Hey cool set up man +rep hey why dont you use light movers Im not there yet on my first grow but Im going to do sog lolli pop style like you and I think the light mover will be great, save energy and gives light all around the plants what you think about that?


----------



## tat2ue (Apr 5, 2010)

don2009 said:


> Hey cool set up man +rep hey why dont you use light movers Im not there yet on my first grow but Im going to do sog lolli pop style like you and I think the light mover will be great, save energy and gives light all around the plants what you think about that?


I seen a HID light set up on a light mover at one of the local hydro shops and it didn't impress me at all. IMO when the light is moved from point A to point B, point A is robbed of the necessary lumens I feel it needs to grow tight hard nugs.
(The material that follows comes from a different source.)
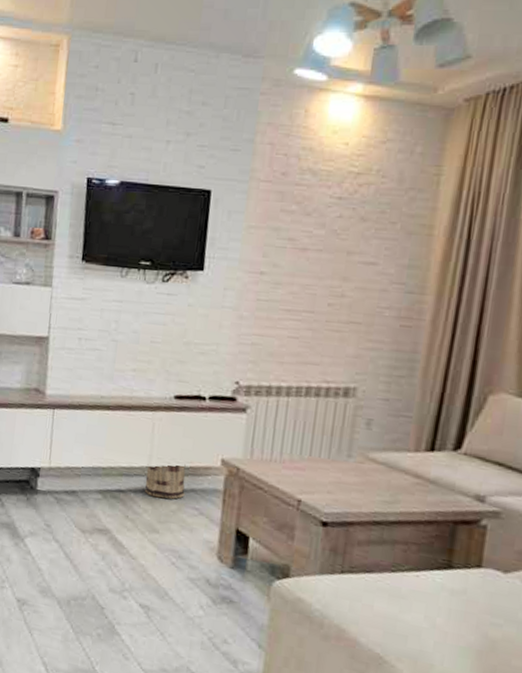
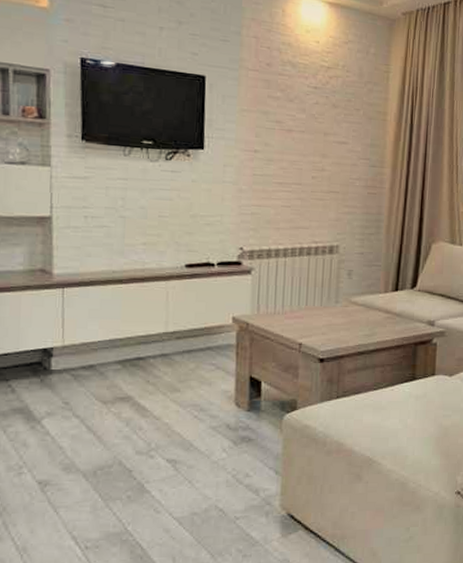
basket: present [144,464,186,500] -> none [163,326,202,360]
I don't feel that a light mover with a 600w HPS attached will cover my 3'x8' table as efficiently as my three stationary 600w HPS over the same table. I know that with my three lights blasting down lumens constantly will produce better yields than one light trying to do the same job as three.

In my opinion the light mover is just a gimmick that is being sold on the premise of giving the same light coverage with half the lights needed. And of course they try to tell you how much money you will save on electricity running half the lights and still obtain the same results....Sorry but I just don't buy into that.


----------



## don2009 (Apr 5, 2010)

tat2ue said:


> I seen a HID light set up on a light mover at one of the local hydro shops and it didn't impress me at all. IMO when the light is moved from point A to point B, point A is robbed of the necessary lumens I feel it needs to grow tight hard nugs.
> 
> I don't feel that a light mover with a 600w HPS attached will cover my 3'x8' table as efficiently as my three stationary 600w HPS over the same table. I know that with my three lights blasting down lumens constantly will produce better yields than one light trying to do the same job as three.
> 
> In my opinion the light mover is just a gimmick that is being sold on the premise of giving the same light coverage with half the lights needed. And of course they try to tell you how much money you will save on electricity running half the lights and still obtain the same results....Sorry but I just don't buy into that.


You dream shatter! j/k Well that is something I can think of and ask questions about thanks bro + rep


----------



## carlos599 (Jun 16, 2011)

First time doing hydro and want to know the best way(yields most dried weight) can any one help


----------



## greenyield (Jun 16, 2011)

use hydroton to fill the table up and cover it with reflective material which also has some insulating value so that light and heat cant penetrate.

two planting options for a good weight that i have found is to use 64 plants in a 4' x 4' table with 12 days veg time and lollypopped for 8" to 12" long colas,
the other would be to use 25 plants in each 4' x 4' space and veg them for 20 days and top each plant when you have enough branches to leave 6 to 8 branches on each plant before you flip to 12/12.


----------



## 303 (Jun 16, 2011)

greenyield said:


> use hydroton to fill the table up and cover it with reflective material which also has some insulating value so that light and heat cant penetrate.
> 
> two planting options for a good weight that i have found is to use 64 plants in a 4' x 4' table with 12 days veg time and lollypopped for 8" to 12" long colas,
> the other would be to use 25 plants in each 4' x 4' space and veg them for 20 days and top each plant when you have enough branches to leave 6 to 8 branches on each plant before you flip to 12/12.


I dig it. I like option one. Better have one healthy mom though and successful cloning rates.. I'd also add a trellis.


----------